D’après ces travaux, la dieldrine a parcouru plus de 6000 km entre sa source d’émission dans l’atmosphère et le lieu de détection. Néanmoins, cela parait incompatible avec son temps de vie estimé d’environ 2 jours (Cf. Fig. II.3). Cette substance active est également souvent retrouvée en Arctique, de même que le α-HCH (27 j), le DDT (5 j), l’endosulfane I (2 j), le HCB (2,5 ans) ou encore le chlordane (3 j) [Hung et al., 2005 ; Su et al., 2008 ]. Pourtant, en ce basant sur la réactivité homogène gazeuse par rapport aux radicaux hydroxyles (Cf. section II.5.3), tous (excepté le HCB) devraient être dégradés rapidement dans l’atmosphère (Cf. Fig. II.3). Finalement, la figure II.3 permet d’illustrer de façon schématique l’incohérence parfois observée entre les estimations de temps vie (en rouge) et les mesures de terrain (en vert). Cette même constatation a été faite par Scheringer et al. (2004) dans leurs travaux de modélisation. En effet, ces auteurs ont tenté de simuler le transport atmosphérique sur de longue distance de ces pesticides en se basant sur les données obtenues par les relations de structure-réactivité (SAR) (Cf. section II.5.2.b), sans parvenir à une adéquation avec les observations de terrain.

Par ailleurs, la figure II.3 présente quelques pesticides dont les durées de vie sont estimées longues : le chlordécone, le HCB et le CH3Br. Les trois pesticides étudiés présentent des durées de vie atmosphériques faibles : alachlore 4 h, terbuthylazine 1,6 j et trifluraline 8 h. Selon certaines études de terrains, des transports locaux et/ou régionaux ont été mis en évidence [Foreman et al., 2000 ; Sanusi et al., 2000 ; Asman et al., 2005 ; Peck and Hornbuckle, 2005, Primbs et al., 2008]. Cependant, ces substances actives sont rarement recherchées dans les zones de prélèvement isolées, il est donc difficile d’estimer leur potentiel de transport longue distance, excepté pour la trifluraline. En effet, des traces de ce composé ont déjà été observées en Arctique (concentrations proche de la limite de détection) [Hung et al., 2005 ; Su et al., 2008], un transport sur de grandes distances peut donc être envisagé.

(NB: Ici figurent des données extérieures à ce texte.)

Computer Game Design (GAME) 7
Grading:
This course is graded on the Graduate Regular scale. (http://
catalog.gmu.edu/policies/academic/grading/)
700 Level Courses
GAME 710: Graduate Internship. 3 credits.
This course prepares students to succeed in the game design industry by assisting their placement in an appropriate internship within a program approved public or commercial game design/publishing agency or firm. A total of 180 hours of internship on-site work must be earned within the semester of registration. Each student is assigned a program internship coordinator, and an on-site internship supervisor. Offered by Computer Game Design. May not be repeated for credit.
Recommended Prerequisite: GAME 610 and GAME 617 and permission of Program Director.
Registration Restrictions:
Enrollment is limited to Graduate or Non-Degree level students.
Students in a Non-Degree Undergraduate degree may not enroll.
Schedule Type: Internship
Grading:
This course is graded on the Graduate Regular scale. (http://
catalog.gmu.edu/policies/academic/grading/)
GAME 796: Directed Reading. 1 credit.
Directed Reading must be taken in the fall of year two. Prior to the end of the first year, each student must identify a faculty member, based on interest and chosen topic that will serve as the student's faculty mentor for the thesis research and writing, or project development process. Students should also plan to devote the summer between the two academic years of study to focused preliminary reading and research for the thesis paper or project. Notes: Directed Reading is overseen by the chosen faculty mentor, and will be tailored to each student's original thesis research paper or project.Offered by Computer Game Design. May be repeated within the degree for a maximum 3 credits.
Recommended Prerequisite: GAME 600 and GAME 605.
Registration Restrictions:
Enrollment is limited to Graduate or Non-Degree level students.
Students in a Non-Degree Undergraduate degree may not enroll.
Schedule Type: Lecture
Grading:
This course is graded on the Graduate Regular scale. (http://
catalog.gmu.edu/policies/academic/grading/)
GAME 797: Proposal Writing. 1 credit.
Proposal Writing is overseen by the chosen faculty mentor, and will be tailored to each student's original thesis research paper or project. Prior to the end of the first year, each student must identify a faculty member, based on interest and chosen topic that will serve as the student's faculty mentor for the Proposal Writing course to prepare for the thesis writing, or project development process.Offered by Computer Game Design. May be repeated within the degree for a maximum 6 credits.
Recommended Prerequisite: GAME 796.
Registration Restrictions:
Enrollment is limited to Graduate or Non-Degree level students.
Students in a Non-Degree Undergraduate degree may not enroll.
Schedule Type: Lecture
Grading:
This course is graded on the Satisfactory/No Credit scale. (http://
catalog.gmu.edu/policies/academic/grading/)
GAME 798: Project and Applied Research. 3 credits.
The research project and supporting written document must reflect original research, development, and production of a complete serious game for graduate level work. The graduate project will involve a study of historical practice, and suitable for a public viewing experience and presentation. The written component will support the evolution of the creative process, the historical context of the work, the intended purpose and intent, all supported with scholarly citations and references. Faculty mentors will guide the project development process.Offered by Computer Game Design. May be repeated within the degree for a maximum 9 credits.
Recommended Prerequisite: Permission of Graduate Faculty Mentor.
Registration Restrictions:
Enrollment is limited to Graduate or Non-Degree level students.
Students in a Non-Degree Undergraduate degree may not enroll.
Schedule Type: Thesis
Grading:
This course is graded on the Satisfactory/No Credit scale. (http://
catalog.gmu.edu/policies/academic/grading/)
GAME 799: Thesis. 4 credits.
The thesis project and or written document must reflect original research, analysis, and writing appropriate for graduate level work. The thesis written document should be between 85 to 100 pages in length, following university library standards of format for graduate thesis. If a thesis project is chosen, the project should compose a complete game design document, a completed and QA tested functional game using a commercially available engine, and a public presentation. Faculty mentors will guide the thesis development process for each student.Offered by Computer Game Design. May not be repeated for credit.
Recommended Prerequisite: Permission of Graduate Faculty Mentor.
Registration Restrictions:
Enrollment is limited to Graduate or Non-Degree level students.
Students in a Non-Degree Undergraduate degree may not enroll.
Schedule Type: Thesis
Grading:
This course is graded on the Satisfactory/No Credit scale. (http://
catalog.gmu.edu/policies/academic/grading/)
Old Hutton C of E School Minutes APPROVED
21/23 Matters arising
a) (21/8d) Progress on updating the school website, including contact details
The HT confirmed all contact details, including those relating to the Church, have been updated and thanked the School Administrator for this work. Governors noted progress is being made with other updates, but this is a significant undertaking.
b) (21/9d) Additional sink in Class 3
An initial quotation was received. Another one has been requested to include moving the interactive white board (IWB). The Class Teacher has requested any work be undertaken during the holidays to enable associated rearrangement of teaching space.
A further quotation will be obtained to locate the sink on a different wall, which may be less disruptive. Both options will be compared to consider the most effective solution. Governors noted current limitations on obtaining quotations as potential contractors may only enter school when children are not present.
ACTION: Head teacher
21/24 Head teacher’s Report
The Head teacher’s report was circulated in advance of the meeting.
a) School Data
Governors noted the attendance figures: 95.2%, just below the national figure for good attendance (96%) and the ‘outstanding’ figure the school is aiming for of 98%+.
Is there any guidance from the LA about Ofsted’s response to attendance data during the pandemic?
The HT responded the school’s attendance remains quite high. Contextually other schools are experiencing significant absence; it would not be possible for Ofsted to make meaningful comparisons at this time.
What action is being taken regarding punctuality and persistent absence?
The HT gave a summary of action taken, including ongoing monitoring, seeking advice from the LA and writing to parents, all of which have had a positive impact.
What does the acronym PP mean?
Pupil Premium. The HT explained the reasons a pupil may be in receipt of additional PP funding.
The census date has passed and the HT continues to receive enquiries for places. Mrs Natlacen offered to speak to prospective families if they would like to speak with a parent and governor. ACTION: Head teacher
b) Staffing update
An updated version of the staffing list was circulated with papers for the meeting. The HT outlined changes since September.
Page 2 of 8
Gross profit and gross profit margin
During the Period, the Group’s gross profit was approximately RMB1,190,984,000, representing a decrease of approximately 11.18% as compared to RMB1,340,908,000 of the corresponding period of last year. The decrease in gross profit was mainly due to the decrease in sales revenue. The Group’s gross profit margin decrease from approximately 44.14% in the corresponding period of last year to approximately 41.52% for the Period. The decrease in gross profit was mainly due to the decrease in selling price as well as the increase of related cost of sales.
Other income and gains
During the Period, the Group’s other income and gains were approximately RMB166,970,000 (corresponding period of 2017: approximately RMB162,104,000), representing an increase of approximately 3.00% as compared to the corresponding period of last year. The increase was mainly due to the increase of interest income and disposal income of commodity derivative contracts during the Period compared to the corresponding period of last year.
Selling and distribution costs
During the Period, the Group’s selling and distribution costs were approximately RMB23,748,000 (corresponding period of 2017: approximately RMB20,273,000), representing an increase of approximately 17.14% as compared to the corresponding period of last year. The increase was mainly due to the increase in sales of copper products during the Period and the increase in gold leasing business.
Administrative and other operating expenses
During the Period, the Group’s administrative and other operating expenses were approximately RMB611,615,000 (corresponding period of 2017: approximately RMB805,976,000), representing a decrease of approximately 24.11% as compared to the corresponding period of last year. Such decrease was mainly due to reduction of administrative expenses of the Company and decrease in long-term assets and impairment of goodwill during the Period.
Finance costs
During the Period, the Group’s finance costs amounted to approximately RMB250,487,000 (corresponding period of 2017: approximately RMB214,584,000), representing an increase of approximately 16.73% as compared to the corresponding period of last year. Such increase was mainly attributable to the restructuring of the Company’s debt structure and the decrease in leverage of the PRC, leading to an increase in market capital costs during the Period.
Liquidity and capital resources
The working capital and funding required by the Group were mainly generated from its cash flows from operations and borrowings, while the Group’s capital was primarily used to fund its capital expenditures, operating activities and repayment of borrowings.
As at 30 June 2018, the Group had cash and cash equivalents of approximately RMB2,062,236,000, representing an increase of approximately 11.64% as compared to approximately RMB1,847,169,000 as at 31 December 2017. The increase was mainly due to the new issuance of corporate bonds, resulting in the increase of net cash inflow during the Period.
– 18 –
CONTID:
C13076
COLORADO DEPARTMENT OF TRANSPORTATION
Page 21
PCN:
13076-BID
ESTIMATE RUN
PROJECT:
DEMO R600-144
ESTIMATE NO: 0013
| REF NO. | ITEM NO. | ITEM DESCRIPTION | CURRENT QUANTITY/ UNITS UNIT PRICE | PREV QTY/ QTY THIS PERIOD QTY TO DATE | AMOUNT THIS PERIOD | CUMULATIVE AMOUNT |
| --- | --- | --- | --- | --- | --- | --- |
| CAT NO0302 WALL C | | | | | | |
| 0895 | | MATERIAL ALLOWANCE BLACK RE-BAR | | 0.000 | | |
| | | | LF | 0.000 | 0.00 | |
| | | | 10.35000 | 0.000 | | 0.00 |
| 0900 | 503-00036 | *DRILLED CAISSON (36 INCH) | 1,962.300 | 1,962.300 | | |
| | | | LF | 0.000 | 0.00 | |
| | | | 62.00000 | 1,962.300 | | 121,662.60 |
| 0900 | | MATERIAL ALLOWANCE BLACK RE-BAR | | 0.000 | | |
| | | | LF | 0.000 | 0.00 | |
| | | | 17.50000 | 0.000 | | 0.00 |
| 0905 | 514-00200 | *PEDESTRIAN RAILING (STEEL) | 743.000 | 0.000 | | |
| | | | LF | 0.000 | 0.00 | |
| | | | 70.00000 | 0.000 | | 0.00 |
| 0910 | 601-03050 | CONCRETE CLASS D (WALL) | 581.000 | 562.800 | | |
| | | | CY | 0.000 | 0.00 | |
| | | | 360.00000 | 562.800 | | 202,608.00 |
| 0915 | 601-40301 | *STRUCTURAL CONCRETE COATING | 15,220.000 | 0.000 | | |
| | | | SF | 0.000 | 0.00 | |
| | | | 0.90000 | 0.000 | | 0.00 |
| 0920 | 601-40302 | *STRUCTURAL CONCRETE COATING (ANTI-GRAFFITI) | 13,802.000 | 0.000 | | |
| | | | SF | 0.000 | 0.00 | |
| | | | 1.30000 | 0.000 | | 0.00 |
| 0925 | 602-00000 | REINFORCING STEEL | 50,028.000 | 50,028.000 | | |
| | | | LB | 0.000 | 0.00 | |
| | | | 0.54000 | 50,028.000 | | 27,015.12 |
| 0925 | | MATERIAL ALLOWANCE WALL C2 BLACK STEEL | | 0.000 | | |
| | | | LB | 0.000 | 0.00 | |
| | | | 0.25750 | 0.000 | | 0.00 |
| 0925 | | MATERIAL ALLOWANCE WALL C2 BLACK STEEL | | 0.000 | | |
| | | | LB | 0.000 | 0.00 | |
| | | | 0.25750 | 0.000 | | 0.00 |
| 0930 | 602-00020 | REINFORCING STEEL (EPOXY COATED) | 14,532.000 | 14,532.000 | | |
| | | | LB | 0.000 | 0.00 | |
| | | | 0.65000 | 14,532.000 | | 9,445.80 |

En rouge : estimations des temps de vie de quelques pesticides d’après les données de AOPwin v.1.92 (basé sur la SAR), effectuées pour : [OH] = 1,5.106 molec.cm-3 avec 12h d’ensoleillement (Cf. section II.5.2.b et II.5.3). En vert : estimations des distances parcourues par quelques pesticides selon des études de terrain [Hung et al., 2005 ; Su et al., 2008, Genualdi et al. (2009), Kallenborn et al., 1998 ; Dickhut et al, 2005].

1 bromure de méthyle : sources naturelles et anthropiques (pesticide)

2

pesticides faisant l’objet de travaux dans cette étude

Figure II.3 : Comparaison des temps de vie et des échelles spatiales pour quelques espèces

(adapté de Delmas et al., 2005).

Globalement, l’analyse du transport atmosphérique des pesticides reste encore relativement incertaine, notamment compte tenu du manque de connaissances concernant leur potentiel de dégradation et leur répartition entre les différentes phases de l’atmosphère.